Pour foodwatch, l’affichage des ingrédients doit être fait par ordre d’importance pondérale décroissante ; la proportion précise des ingrédients et leur origine doivent systématiquement être précisée en pourcentage. Cette condition est nécessaire afin d’éviter d’induire en erreur les consommateurs et consommatrices par un affichage d’une « origine France » qui représenterait en réalité une part très faible du produit.

Origin’Info, un projet bientôt européen ?

Origin’Info devrait être ensuite porté par le gouvernement au niveau européen car l’encadrement des logos et des mentions dépend du règlement dit INCO, sur l’information des consommateurs et consommatrices : cet engagement est essentiel. Une quinzaine d’Etats, dont la France, l’Autriche, les Pays-Bas ou l’Allemagne, réclament déjà sa révision – qui permettrait au passage de mettre sur le devant de la scène politique des sujets essentiel comme le Nutri-Score – et par sa modification, de rendre l’étiquetage de l’origine obligatoire au niveau européen.  

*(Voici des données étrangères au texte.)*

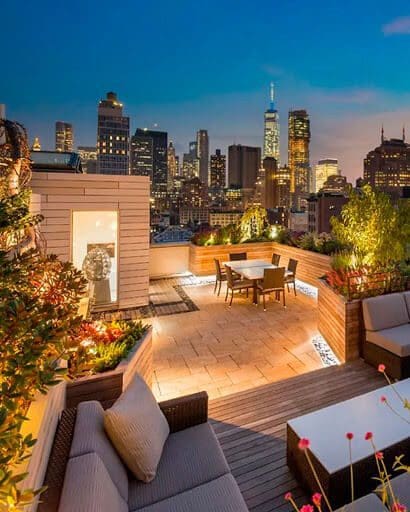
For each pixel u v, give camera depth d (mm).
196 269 8727
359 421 2248
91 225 6289
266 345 4594
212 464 1861
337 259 5672
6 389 1005
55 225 5863
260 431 2703
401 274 4539
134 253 6445
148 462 1736
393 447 2023
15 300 1186
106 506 1312
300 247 8383
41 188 5758
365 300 3840
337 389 3330
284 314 5918
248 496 2078
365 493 1937
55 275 2121
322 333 4742
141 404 1919
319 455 1958
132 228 6414
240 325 5406
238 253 8180
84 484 1336
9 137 2947
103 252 5418
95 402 1964
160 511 1556
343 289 4164
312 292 7305
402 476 1769
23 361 1050
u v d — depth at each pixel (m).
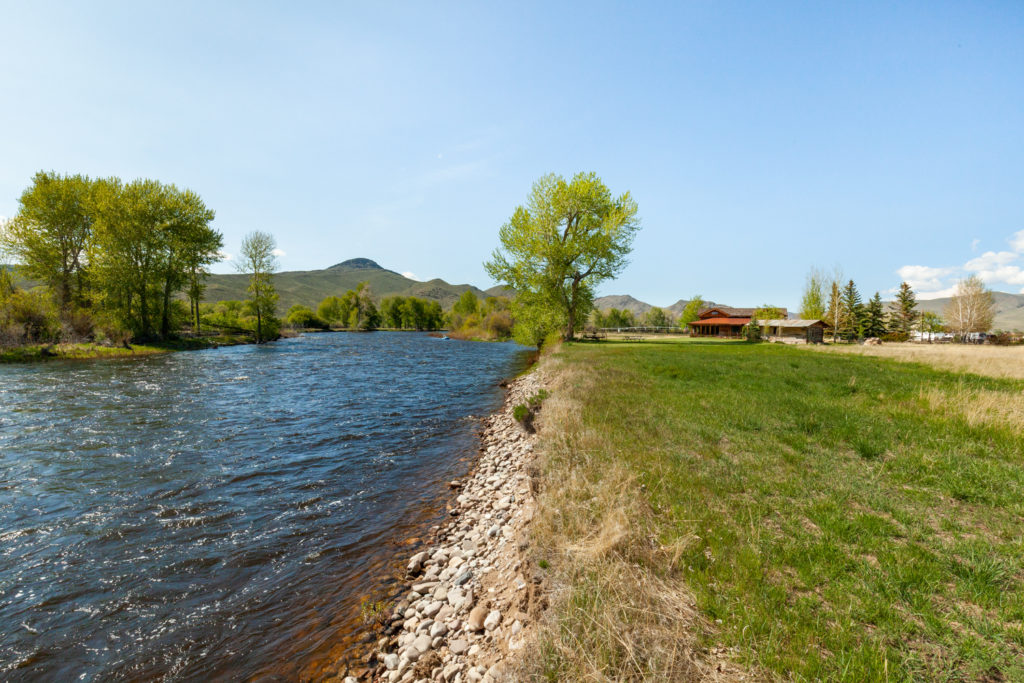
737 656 3.49
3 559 6.73
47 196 41.00
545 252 36.16
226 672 4.61
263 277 59.56
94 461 10.96
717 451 8.67
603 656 3.41
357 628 5.28
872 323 76.75
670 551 5.05
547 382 20.05
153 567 6.58
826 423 10.66
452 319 106.19
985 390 13.74
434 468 11.26
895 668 3.29
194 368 30.05
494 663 4.02
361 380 26.28
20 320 33.88
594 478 7.38
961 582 4.42
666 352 31.56
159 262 45.69
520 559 5.53
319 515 8.44
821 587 4.48
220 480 10.05
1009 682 3.20
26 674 4.59
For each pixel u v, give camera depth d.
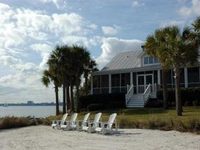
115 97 42.47
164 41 29.95
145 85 42.19
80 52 44.38
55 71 44.34
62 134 22.62
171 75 40.81
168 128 21.89
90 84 52.38
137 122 24.19
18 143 18.64
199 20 29.38
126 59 50.66
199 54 32.12
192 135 18.91
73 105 44.31
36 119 33.00
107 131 21.17
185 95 37.12
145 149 14.71
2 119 30.41
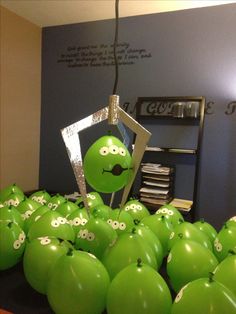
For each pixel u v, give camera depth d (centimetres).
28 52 281
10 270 90
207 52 237
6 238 83
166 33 249
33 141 298
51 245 77
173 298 72
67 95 293
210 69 237
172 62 249
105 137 87
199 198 244
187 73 245
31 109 291
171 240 89
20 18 267
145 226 94
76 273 63
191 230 90
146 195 237
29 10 255
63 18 271
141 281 60
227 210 237
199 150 232
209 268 71
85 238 87
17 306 71
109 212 108
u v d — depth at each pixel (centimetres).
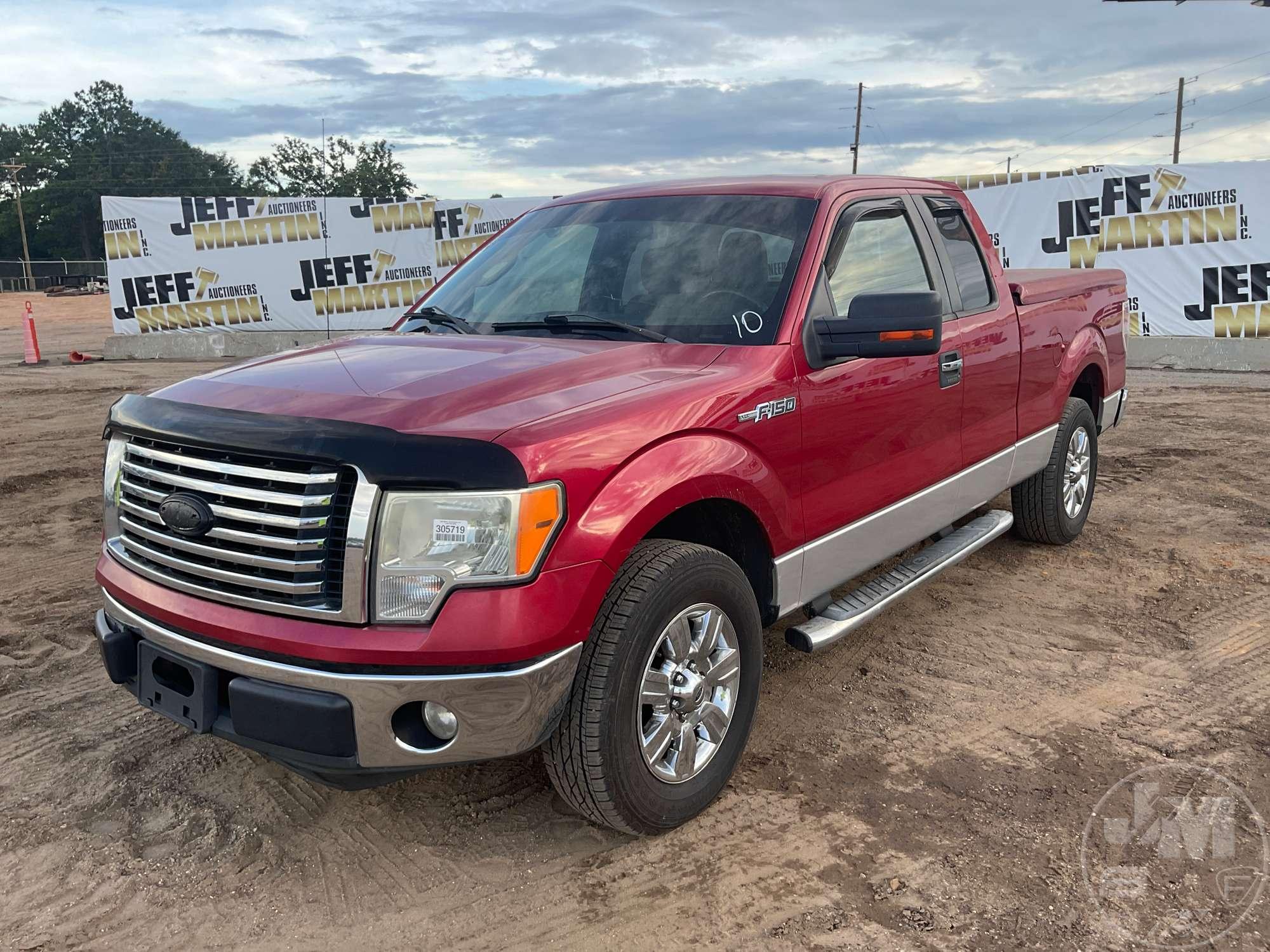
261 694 248
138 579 284
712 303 342
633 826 279
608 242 383
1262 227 1305
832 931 254
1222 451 814
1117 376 598
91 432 929
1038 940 249
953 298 426
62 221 10994
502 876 279
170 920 261
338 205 1620
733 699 306
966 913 260
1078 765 333
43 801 314
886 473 373
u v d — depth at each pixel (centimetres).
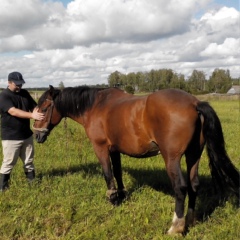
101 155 512
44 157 816
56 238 425
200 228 439
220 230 426
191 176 439
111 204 522
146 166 732
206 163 730
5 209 507
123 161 773
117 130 466
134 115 438
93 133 511
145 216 473
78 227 451
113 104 487
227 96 4519
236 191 425
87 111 527
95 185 601
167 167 412
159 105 408
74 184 602
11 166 597
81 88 538
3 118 580
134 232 432
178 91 422
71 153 858
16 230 446
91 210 502
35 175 660
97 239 421
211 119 396
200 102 408
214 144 399
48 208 504
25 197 547
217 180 433
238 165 710
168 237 409
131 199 548
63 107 550
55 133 1121
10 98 577
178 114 396
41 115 555
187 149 426
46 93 561
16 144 586
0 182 595
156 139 419
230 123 1525
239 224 438
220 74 8900
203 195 551
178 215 414
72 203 520
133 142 448
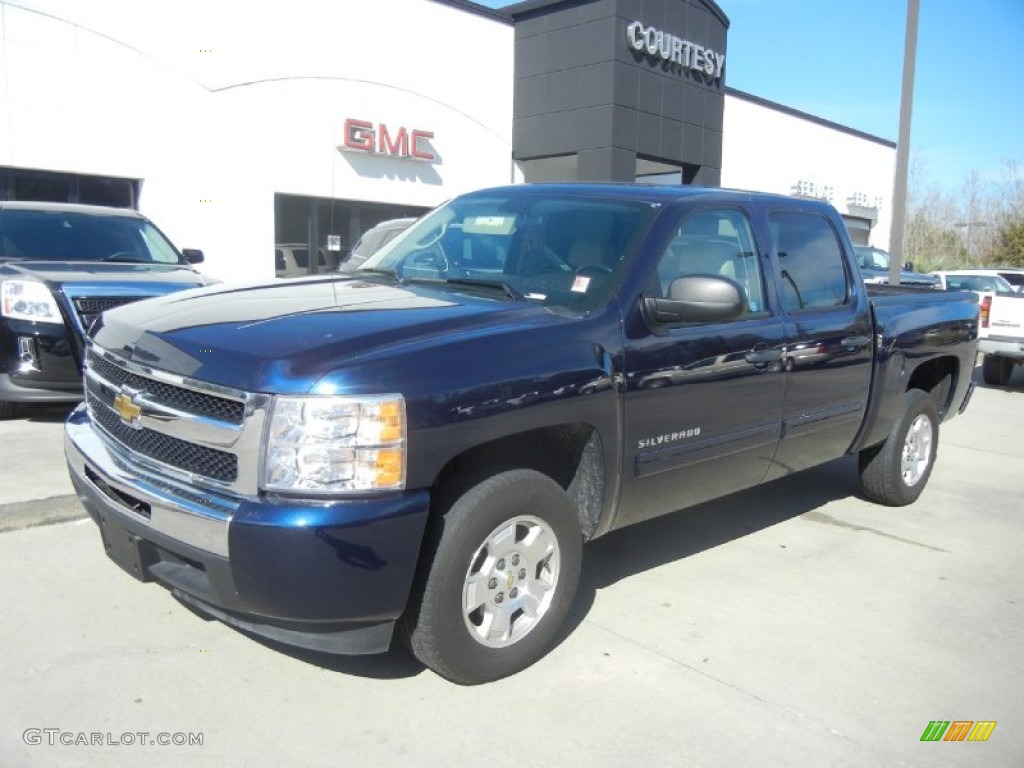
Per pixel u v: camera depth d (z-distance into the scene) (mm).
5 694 3238
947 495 6750
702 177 21688
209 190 14398
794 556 5168
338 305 3641
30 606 3936
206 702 3260
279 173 15328
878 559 5191
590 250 4105
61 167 12750
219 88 14336
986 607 4543
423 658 3359
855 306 5328
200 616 3916
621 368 3732
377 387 2975
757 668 3750
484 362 3250
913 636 4152
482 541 3312
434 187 18141
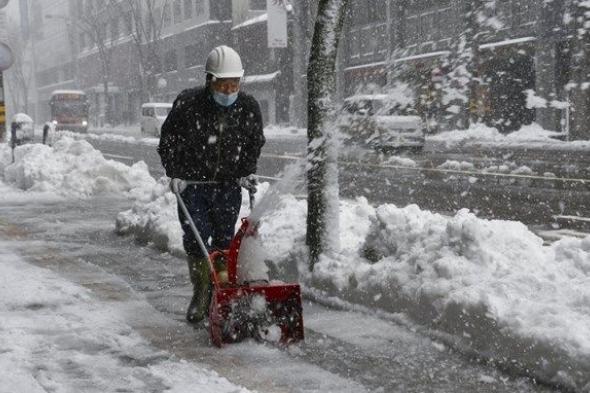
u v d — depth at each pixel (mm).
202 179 5867
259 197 9797
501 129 33438
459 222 5570
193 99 5691
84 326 5586
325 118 6602
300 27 50750
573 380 4199
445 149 27875
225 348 5141
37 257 8227
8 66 16703
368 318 5750
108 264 7883
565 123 32625
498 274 5172
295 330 5262
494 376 4531
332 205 6688
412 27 31844
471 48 31734
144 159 28375
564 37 32500
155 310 6117
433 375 4566
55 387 4340
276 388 4387
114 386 4375
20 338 5246
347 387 4395
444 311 5109
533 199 13984
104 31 92812
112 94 90875
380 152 24016
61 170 14609
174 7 71875
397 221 6289
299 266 6766
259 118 5852
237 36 60406
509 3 33969
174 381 4449
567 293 4762
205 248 5543
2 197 13633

« L’initiative proposée par le gouvernement ne peut être qu’un point de départ. Il est nécessaire de porter au niveau européen une obligation d’étiquetage de l’origine des produits transformés, la plus précise possible et sur un support non dématérialisé. Rappelons, que l’information est un droit majeur pour les consommateurs et consommatrices : ce droit ne doit pas être laissé au bon vouloir des industriels ».